## TASK
Give the records below again exactly, and exclude each picture.

## ENTRIES SHOWN
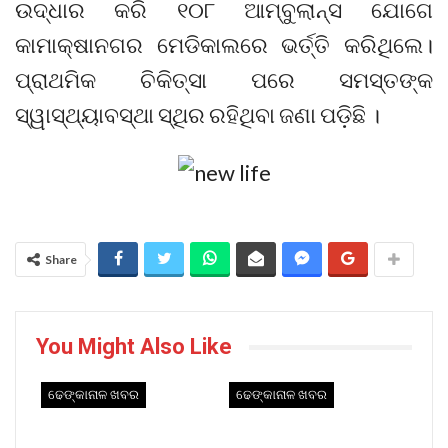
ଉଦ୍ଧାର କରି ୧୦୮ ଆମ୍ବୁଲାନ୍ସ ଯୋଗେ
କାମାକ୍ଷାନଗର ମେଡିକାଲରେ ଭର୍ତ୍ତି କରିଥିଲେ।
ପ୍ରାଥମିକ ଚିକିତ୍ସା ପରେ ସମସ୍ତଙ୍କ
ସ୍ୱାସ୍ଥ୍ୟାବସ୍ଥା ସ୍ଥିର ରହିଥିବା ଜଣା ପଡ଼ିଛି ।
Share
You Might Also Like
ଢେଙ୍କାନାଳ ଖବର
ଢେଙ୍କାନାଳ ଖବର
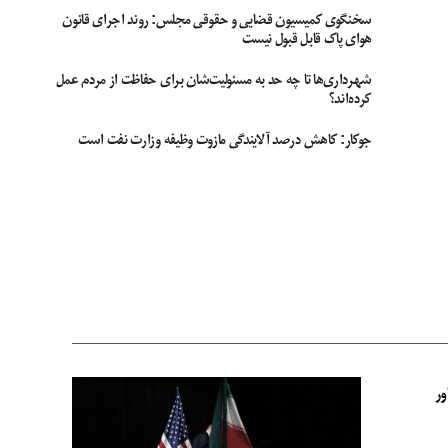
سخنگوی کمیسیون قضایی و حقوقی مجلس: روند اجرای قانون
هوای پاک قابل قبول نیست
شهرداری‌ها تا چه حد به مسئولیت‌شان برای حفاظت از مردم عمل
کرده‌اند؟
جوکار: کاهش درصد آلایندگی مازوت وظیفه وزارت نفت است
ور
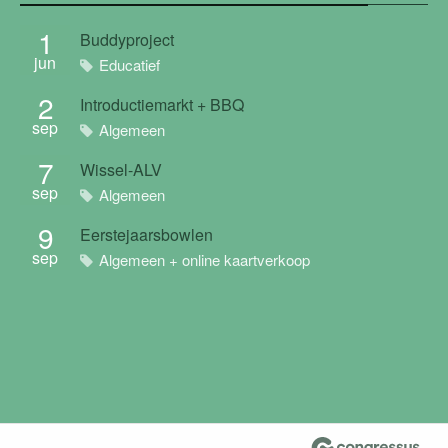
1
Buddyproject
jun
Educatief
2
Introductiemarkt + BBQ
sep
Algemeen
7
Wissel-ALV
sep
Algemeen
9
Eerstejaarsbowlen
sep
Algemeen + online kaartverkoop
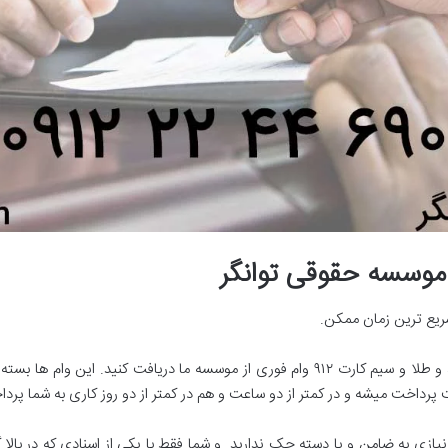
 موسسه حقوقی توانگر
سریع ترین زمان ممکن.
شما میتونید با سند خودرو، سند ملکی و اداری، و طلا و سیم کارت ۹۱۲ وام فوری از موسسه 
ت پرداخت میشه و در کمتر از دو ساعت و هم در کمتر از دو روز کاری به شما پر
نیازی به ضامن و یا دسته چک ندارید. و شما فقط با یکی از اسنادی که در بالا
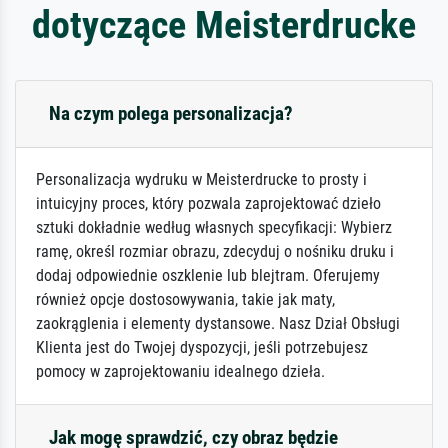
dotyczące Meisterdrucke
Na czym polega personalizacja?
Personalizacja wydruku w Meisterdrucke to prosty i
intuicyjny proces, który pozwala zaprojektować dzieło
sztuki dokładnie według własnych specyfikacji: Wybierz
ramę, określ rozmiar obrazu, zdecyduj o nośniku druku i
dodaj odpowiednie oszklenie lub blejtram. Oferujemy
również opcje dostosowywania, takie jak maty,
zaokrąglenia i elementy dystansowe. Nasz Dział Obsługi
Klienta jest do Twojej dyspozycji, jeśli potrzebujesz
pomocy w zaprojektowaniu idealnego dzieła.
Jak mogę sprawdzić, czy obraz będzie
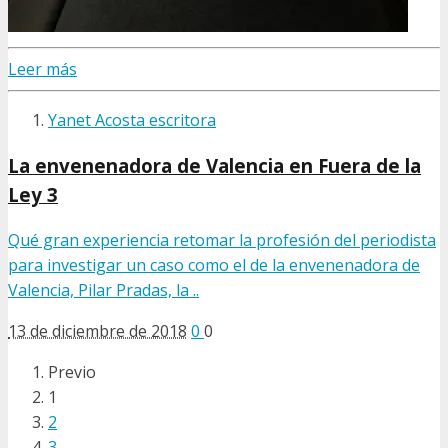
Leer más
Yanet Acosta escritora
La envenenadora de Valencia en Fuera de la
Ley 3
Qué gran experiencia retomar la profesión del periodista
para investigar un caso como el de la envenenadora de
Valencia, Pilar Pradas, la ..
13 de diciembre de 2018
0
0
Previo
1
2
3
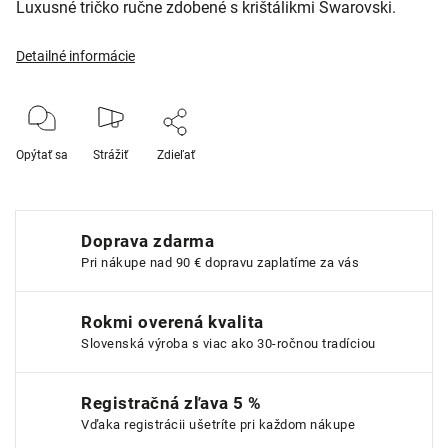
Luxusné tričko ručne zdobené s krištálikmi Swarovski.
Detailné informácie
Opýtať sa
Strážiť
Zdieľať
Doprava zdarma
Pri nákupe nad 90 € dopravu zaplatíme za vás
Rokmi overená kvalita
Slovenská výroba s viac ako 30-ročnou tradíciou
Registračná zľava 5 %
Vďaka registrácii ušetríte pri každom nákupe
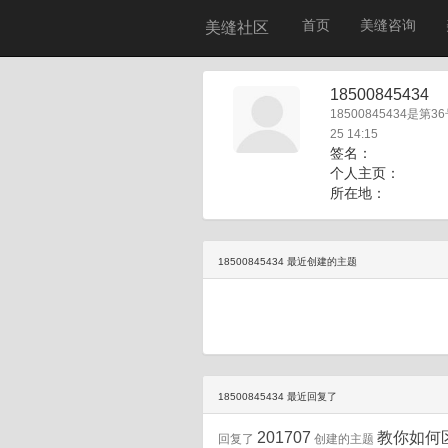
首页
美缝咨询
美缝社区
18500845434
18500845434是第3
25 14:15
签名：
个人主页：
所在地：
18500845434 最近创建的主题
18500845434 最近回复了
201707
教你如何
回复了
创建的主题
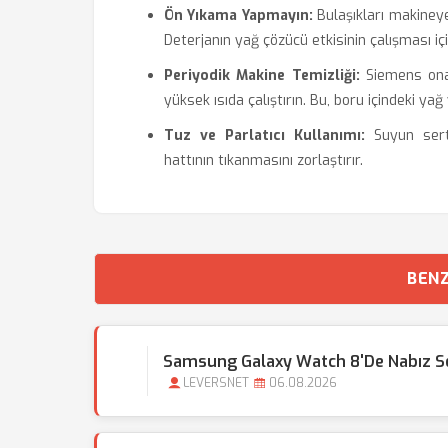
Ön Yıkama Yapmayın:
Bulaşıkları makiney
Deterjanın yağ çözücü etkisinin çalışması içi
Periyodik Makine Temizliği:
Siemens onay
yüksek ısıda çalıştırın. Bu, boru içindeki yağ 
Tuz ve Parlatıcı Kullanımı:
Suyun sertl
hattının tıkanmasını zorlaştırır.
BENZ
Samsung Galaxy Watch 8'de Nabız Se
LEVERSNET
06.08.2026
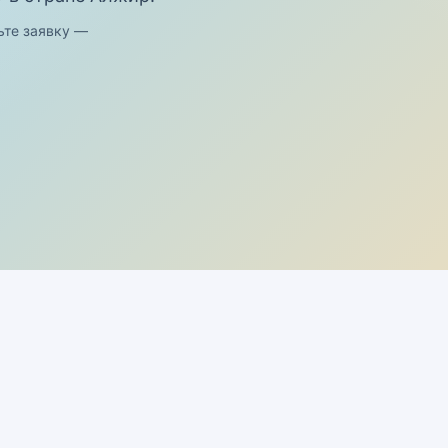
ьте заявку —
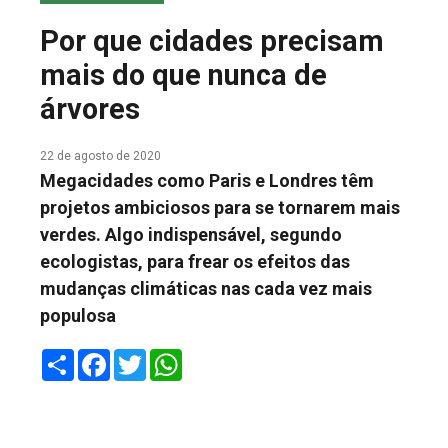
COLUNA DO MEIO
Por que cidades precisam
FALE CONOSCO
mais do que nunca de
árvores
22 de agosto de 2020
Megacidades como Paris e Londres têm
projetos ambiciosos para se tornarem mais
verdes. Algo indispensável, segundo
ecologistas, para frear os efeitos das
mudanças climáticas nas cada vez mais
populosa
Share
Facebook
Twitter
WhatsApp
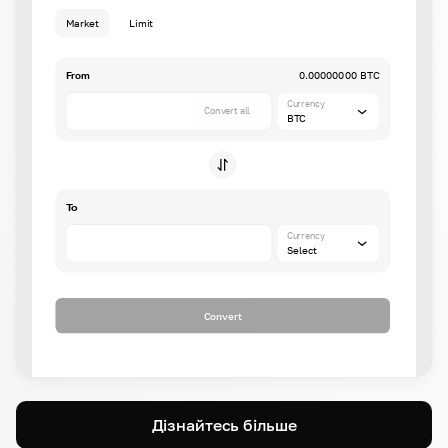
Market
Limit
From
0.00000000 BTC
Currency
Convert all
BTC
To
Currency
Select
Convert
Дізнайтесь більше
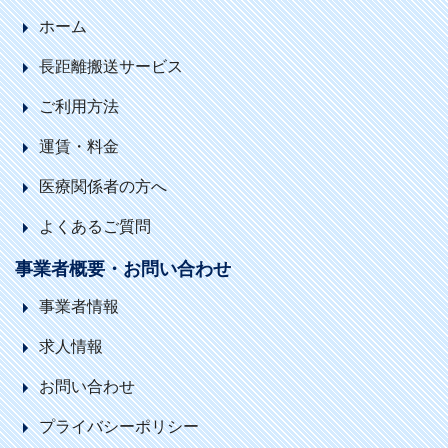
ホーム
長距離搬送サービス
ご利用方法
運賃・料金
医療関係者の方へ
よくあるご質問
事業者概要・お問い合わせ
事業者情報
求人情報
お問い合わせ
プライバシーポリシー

## THE COMPLETED TASK
ଉଦ୍ଧାର କରି ୧୦୮ ଆମ୍ବୁଲାନ୍ସ ଯୋଗେ
କାମାକ୍ଷାନଗର ମେଡିକାଲରେ ଭର୍ତ୍ତି କରିଥିଲେ।
ପ୍ରାଥମିକ ଚିକିତ୍ସା ପରେ ସମସ୍ତଙ୍କ
ସ୍ୱାସ୍ଥ୍ୟାବସ୍ଥା ସ୍ଥିର ରହିଥିବା ଜଣା ପଡ଼ିଛି ।
Share
You Might Also Like
ଢେଙ୍କାନାଳ ଖବର
ଢେଙ୍କାନାଳ ଖବର
سخنگوی کمیسیون قضایی و حقوقی مجلس: روند اجرای قانون
هوای پاک قابل قبول نیست
شهرداری‌ها تا چه حد به مسئولیت‌شان برای حفاظت از مردم عمل
کرده‌اند؟
جوکار: کاهش درصد آلایندگی مازوت وظیفه وزارت نفت است
ور
1
Buddyproject
jun
Educatief
2
Introductiemarkt + BBQ
sep
Algemeen
7
Wissel-ALV
sep
Algemeen
9
Eerstejaarsbowlen
sep
Algemeen + online kaartverkoop
 موسسه حقوقی توانگر
سریع ترین زمان ممکن.
شما میتونید با سند خودرو، سند ملکی و اداری، و طلا و سیم کارت ۹۱۲ وام فوری از موسسه 
ت پرداخت میشه و در کمتر از دو ساعت و هم در کمتر از دو روز کاری به شما پر
نیازی به ضامن و یا دسته چک ندارید. و شما فقط با یکی از اسنادی که در بالا
dotyczące Meisterdrucke
Na czym polega personalizacja?
Personalizacja wydruku w Meisterdrucke to prosty i
intuicyjny proces, który pozwala zaprojektować dzieło
sztuki dokładnie według własnych specyfikacji: Wybierz
ramę, określ rozmiar obrazu, zdecyduj o nośniku druku i
dodaj odpowiednie oszklenie lub blejtram. Oferujemy
również opcje dostosowywania, takie jak maty,
zaokrąglenia i elementy dystansowe. Nasz Dział Obsługi
Klienta jest do Twojej dyspozycji, jeśli potrzebujesz
pomocy w zaprojektowaniu idealnego dzieła.
Jak mogę sprawdzić, czy obraz będzie
Leer más
Yanet Acosta escritora
La envenenadora de Valencia en Fuera de la
Ley 3
Qué gran experiencia retomar la profesión del periodista
para investigar un caso como el de la envenenadora de
Valencia, Pilar Pradas, la ..
13 de diciembre de 2018
0
0
Previo
1
2
3
Luxusné tričko ručne zdobené s krištálikmi Swarovski.
Detailné informácie
Opýtať sa
Strážiť
Zdieľať
Doprava zdarma
Pri nákupe nad 90 € dopravu zaplatíme za vás
Rokmi overená kvalita
Slovenská výroba s viac ako 30-ročnou tradíciou
Registračná zľava 5 %
Vďaka registrácii ušetríte pri každom nákupe
首页
美缝咨询
美缝社区
18500845434
18500845434是第3
25 14:15
签名：
个人主页：
所在地：
18500845434 最近创建的主题
18500845434 最近回复了
201707
教你如何
回复了
创建的主题
Ön Yıkama Yapmayın:
Bulaşıkları makiney
Deterjanın yağ çözücü etkisinin çalışması içi
Periyodik Makine Temizliği:
Siemens onay
yüksek ısıda çalıştırın. Bu, boru içindeki yağ 
Tuz ve Parlatıcı Kullanımı:
Suyun sertl
hattının tıkanmasını zorlaştırır.
BENZ
Samsung Galaxy Watch 8'de Nabız Se
LEVERSNET
06.08.2026
ьте заявку —
COLUNA DO MEIO
Por que cidades precisam
FALE CONOSCO
mais do que nunca de
árvores
22 de agosto de 2020
Megacidades como Paris e Londres têm
projetos ambiciosos para se tornarem mais
verdes. Algo indispensável, segundo
ecologistas, para frear os efeitos das
mudanças climáticas nas cada vez mais
populosa
Share
Facebook
Twitter
WhatsApp
Market
Limit
From
0.00000000 BTC
Currency
Convert all
BTC
To
Currency
Select
Convert
Дізнайтесь більше
ホーム
長距離搬送サービス
ご利用方法
運賃・料金
医療関係者の方へ
よくあるご質問
事業者概要・お問い合わせ
事業者情報
求人情報
お問い合わせ
プライバシーポリシー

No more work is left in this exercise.